Welcome to our datasets!
Those datasets can be used for website association and other related tasks. For more information, please refer to the paper: ""WebAA: Website Association Analysis via Multi-Resource Similarity""
There are two datasets here: Legal dataset and Illegal dataset.
All the websites in the legal dataset are normal websites.
The Legal dataset folder includes two txt files, namely "chinaz.txt" and "available_webistes.txt".
-
chinaz.txt: All websites crawled from the chinaz website ranking system, each column is a website.
-
available_webistes.txt: Available websites retained after filtering all websites in chinaz.txt. Each column represents each website and its organizational information and resource information.

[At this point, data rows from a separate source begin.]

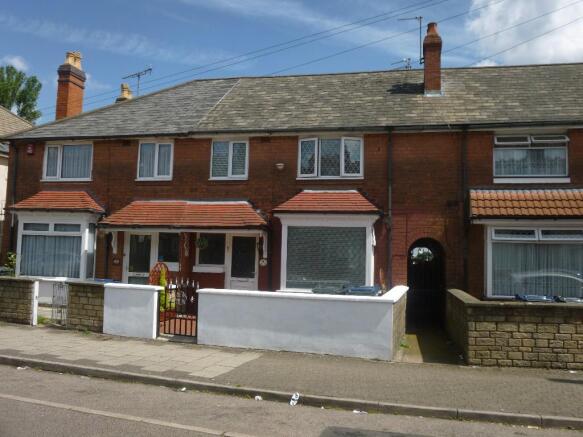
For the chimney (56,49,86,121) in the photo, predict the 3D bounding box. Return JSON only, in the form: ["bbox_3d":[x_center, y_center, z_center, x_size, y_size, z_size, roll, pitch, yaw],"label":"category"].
[{"bbox_3d":[-7.093,-4.068,16.797,0.490,2.720,0.830,0,-5,12],"label":"chimney"}]

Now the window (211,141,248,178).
[{"bbox_3d":[-1.588,-1.501,13.467,1.022,1.015,0.100,0,-5,12],"label":"window"}]

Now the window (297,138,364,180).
[{"bbox_3d":[0.969,-1.488,12.927,1.623,1.049,0.120,0,-5,12],"label":"window"}]

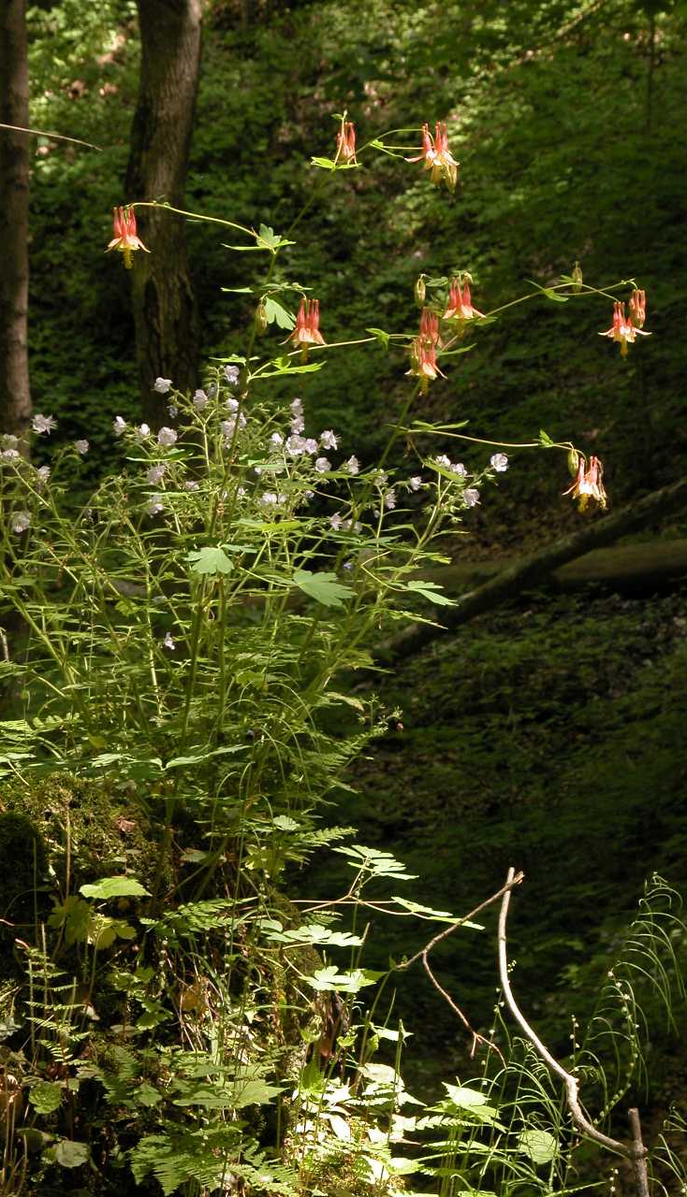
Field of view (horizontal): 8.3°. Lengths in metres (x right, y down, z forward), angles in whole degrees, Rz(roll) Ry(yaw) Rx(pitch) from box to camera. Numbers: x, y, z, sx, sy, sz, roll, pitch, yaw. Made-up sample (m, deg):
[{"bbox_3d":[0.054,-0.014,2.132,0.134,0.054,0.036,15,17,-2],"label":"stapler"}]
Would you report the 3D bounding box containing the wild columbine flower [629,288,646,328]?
[{"bbox_3d":[0.190,-0.188,3.050,0.011,0.025,0.011,0,4,0],"label":"wild columbine flower"}]

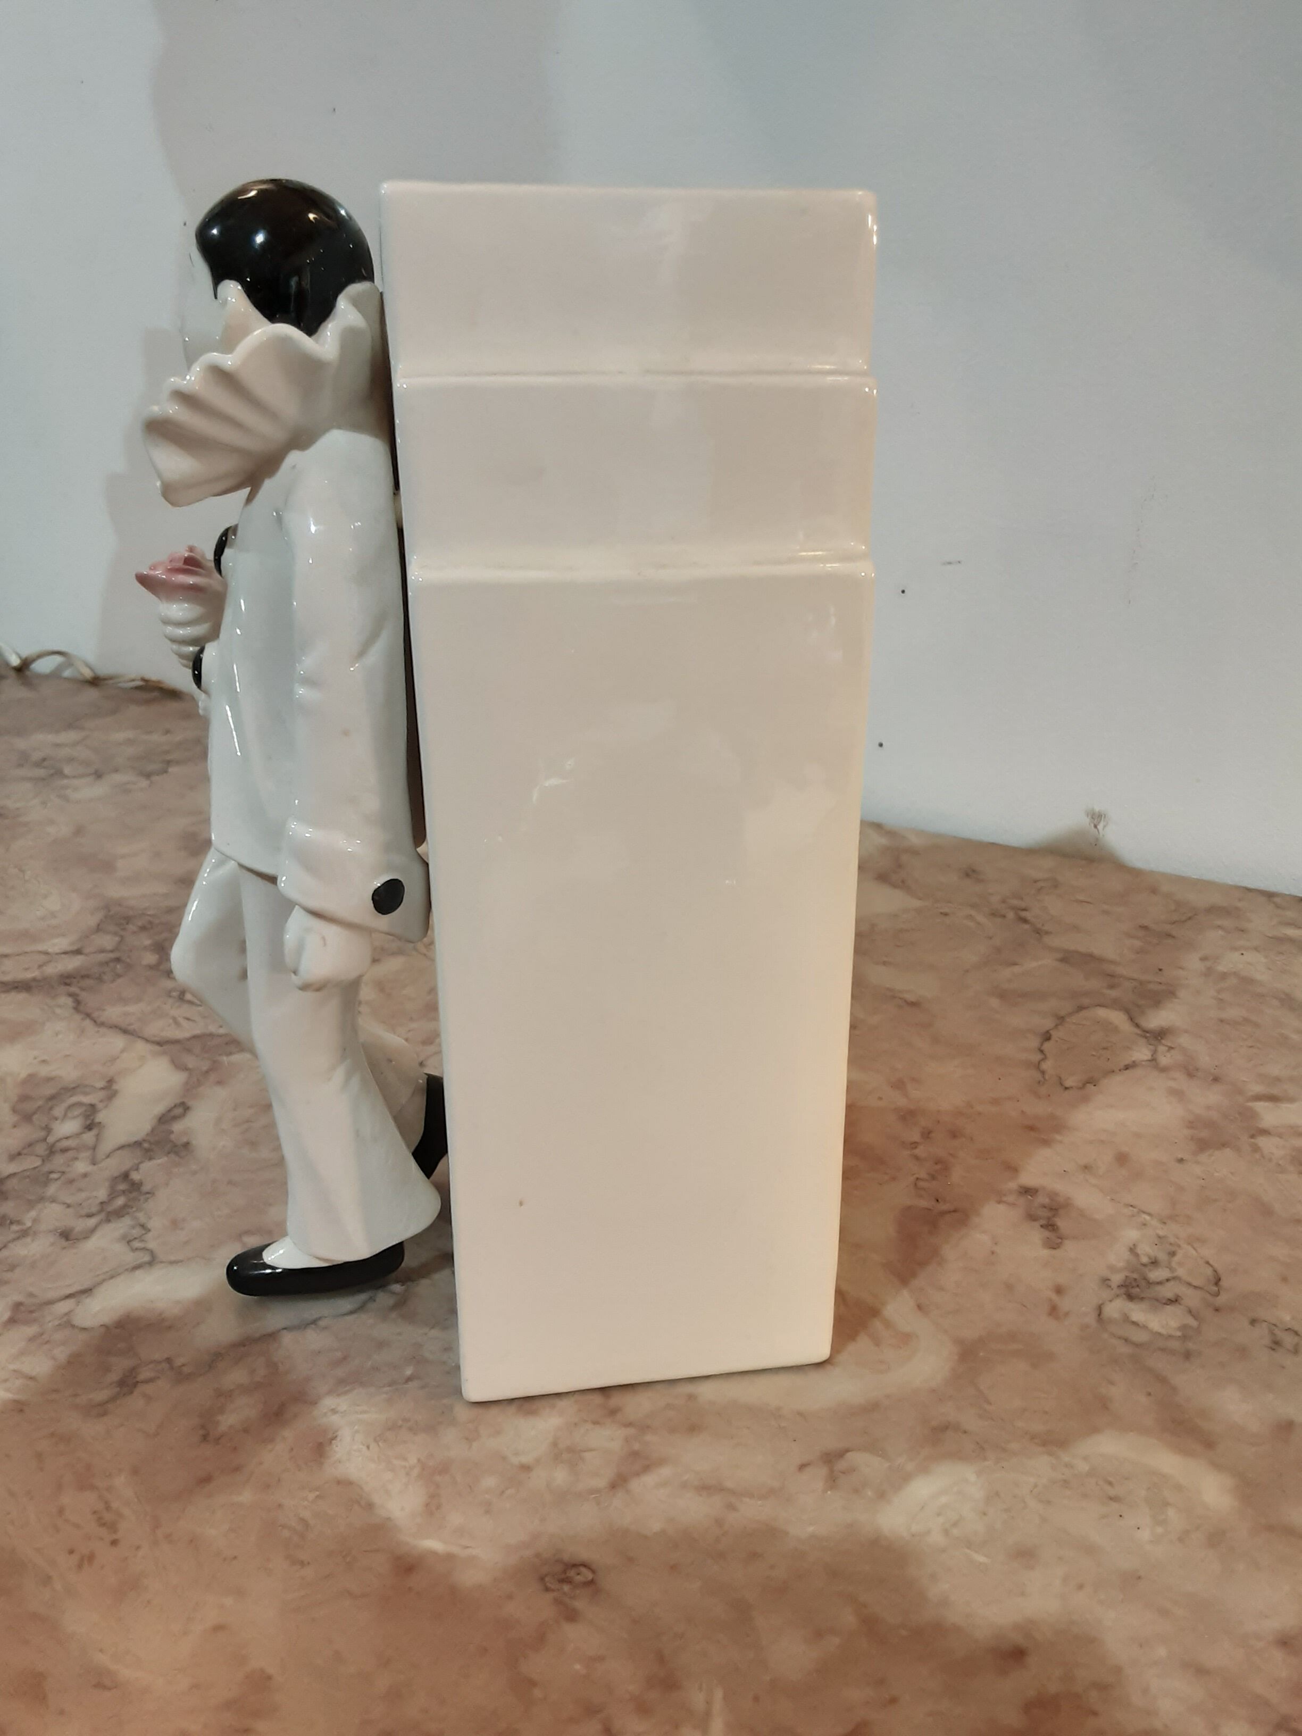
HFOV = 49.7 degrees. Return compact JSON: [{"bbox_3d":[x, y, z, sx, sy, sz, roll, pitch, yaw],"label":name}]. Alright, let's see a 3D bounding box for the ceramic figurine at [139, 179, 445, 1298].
[{"bbox_3d":[-0.097,-0.024,0.379,0.075,0.294,0.086,-3,21,-8],"label":"ceramic figurine"}]

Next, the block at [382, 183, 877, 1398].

The format is as follows: website \t registration number , {external resources} , HTMLText's embedding vector Note: The spaces in the above format are only used to separate each part, and there is no space in the actual file.
All the websites in the illegal dataset are black and gray industry websites, for example gambling websites, porn websites.

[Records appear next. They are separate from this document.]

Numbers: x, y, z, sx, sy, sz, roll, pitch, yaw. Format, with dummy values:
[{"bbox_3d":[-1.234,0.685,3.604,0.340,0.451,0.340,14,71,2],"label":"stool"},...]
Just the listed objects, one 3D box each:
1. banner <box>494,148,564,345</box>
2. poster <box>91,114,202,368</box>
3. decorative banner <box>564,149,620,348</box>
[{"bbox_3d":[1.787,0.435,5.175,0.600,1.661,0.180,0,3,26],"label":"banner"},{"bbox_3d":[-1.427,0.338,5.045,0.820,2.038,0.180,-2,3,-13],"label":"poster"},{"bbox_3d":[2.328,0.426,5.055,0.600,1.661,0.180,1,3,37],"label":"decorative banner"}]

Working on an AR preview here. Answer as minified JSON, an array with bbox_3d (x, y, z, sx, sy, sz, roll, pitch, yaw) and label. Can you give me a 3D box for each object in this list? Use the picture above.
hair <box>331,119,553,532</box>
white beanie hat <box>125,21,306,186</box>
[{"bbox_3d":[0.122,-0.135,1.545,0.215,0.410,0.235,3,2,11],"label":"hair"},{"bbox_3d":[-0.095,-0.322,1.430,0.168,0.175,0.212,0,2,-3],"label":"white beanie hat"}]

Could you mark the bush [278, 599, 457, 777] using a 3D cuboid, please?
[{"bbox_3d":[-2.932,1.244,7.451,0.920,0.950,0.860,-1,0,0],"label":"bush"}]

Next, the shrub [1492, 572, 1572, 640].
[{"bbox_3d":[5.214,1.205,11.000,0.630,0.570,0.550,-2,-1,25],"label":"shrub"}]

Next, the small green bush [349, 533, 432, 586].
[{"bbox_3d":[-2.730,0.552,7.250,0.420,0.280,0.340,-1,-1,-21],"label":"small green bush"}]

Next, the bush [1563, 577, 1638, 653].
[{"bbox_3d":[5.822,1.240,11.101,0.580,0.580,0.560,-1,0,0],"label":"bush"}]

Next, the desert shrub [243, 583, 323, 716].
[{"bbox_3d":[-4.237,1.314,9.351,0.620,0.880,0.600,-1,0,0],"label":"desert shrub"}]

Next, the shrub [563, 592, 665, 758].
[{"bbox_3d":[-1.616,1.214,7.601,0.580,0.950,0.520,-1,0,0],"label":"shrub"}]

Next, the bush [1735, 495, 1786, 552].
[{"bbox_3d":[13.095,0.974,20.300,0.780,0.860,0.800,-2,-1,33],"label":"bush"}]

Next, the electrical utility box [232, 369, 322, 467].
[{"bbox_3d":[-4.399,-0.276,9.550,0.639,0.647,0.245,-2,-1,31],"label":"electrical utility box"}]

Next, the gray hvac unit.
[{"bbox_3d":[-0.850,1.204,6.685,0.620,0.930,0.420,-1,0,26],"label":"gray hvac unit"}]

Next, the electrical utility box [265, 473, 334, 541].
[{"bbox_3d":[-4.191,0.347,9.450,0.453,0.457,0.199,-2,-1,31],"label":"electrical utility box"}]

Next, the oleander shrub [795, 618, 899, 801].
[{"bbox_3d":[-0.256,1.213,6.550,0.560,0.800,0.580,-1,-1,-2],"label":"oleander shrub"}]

The illegal dataset folder includes two txt files, namely "IDtracker.txt" and "available_webistes.txt".
-
IDtracker.txt: This is a dataset of black and gray industry websites that we collected from the paper-IDtracker. The author has performed organization-level aggregation based on the analysis ID, and each column represents an organization and its websites. The format is as follows: analysis ID , {the websites corresponding to this ID}
-
available_webistes.txt: Available websites retained after filtering all websites in IDtracker.txt. Each column represents each website and its organizational information and resource information. The format is as follows: website \t registration number , {external resources} , HTMLText's embedding vector
We will update and maintain the dataset in real time, hoping that it can help community researchers in their research in related fields!